[Records from a dataset]
----

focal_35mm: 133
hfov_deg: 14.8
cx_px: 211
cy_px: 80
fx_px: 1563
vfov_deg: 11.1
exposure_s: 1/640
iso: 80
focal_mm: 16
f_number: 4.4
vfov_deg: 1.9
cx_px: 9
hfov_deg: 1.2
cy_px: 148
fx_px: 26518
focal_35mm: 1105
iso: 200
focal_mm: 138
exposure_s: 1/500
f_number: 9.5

----

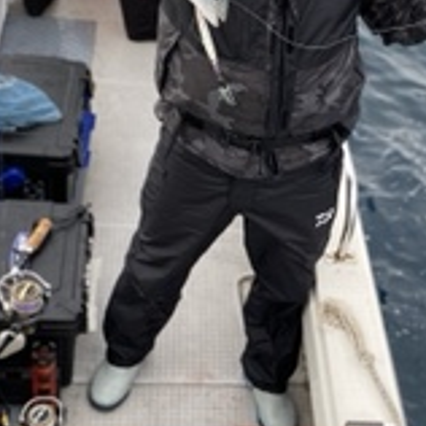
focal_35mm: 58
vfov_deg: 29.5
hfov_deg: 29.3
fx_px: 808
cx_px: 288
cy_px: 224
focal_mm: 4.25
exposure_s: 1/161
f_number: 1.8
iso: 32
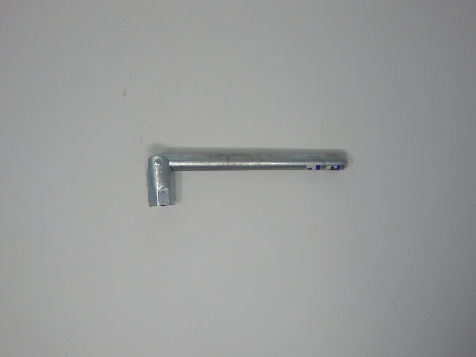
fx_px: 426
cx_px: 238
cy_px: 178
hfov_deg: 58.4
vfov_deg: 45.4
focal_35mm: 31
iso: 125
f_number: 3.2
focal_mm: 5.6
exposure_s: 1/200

----

Try it.
From the entries above, restate word for word the lines from the line containing "fx_px: 1563" to the line containing "f_number: 9.5", both ends included, and nothing more.

Exercise output.
fx_px: 1563
vfov_deg: 11.1
exposure_s: 1/640
iso: 80
focal_mm: 16
f_number: 4.4
vfov_deg: 1.9
cx_px: 9
hfov_deg: 1.2
cy_px: 148
fx_px: 26518
focal_35mm: 1105
iso: 200
focal_mm: 138
exposure_s: 1/500
f_number: 9.5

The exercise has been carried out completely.